Klaus backs embattled police president
Differences between police president Petr Lessy, Prime Minister Petr Nečas and the country’s finance minister, Miroslav Kalousek, reached boiling point this week, leading the country’s head-of-state, Vaclav Klaus, to weigh in. On Wednesday Mr Klaus met the police president at Prague Castle, expressed full support for him and clearly stated that attacks against the police official had to stop.
“He is treading the path of the political activist. In acting as he did I feel that he has overstepped the line and such behaviour is not compatible with the post of police president.”
“After we exhausted all possibilities calling for the finance minister to be recalled from his post, we were left with no other option.”
Finance Minister Miroslav Kalousek, meanwhile, revealed on Wednesday morning he had written records of the controversial phone call which he told Czech Radio would prove that the police president’s version of the story was inaccurate. He promised to read excerpts later ahead of the vote in the Chamber of Deputies.
“I plan on showing contradictions in his story and will give written records, proof, in the lower house, which will show he wasn’t telling the truth.”
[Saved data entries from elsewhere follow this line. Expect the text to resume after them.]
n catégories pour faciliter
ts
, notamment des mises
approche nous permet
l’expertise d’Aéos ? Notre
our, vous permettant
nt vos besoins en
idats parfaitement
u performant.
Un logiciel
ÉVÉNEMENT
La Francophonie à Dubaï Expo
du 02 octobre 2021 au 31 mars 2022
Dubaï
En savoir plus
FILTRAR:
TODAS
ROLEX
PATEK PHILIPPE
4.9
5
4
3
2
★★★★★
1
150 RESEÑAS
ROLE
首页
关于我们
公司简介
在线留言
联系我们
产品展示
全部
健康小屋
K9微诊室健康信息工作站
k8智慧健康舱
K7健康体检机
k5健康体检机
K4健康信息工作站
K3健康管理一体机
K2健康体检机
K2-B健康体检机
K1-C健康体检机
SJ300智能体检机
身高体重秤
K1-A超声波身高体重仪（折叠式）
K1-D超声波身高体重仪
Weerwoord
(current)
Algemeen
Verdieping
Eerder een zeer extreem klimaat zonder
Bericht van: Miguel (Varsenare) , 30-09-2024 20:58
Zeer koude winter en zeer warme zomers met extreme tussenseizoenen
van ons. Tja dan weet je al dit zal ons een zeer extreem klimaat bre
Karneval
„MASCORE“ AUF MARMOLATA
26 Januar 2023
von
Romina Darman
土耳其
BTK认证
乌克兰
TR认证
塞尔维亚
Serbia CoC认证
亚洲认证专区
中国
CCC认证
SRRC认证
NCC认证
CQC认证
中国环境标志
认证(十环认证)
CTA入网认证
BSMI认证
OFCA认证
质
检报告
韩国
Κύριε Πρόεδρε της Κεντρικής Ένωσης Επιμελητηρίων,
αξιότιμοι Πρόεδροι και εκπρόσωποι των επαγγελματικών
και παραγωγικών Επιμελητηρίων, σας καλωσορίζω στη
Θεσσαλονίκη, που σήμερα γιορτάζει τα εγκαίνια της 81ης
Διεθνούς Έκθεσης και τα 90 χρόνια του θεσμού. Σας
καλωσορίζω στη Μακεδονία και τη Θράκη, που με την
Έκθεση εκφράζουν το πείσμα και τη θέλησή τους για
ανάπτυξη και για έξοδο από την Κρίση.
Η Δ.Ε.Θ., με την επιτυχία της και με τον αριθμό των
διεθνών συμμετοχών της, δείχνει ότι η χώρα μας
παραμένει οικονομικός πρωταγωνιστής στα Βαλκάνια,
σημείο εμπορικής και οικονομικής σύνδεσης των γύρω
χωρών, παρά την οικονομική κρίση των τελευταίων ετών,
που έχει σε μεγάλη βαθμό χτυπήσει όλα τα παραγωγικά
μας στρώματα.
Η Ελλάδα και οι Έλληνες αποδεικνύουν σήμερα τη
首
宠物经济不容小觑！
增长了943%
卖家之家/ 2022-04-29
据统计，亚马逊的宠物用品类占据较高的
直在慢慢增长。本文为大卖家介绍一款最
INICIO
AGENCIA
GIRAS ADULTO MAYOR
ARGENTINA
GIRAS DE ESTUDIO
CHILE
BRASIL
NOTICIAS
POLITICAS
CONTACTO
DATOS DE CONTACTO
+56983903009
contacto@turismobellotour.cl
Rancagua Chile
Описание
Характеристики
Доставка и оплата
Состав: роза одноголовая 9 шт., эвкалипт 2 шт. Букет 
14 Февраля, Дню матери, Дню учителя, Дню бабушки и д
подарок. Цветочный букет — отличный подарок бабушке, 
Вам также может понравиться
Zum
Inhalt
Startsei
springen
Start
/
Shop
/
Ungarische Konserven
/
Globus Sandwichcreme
Mr Kalousek’s claim aside, President Klaus’ backing of the police president is undoubtedly an attempt to defuse an increasingly explosive situation, at the very least to allow the police to continue unhampered in their work. It is unclear to what degree key actors will respect the president’s call; given how much apparently remains buried beneath the surface, it may be some time before the row is fully resolved. Interior Minister Jan Kubice, for example, has also waded into the fray, saying Mr Lessy told him last month he would step down in September, a claim the police president swiftly denied. At this point it’s anyone’s guess who is telling the truth.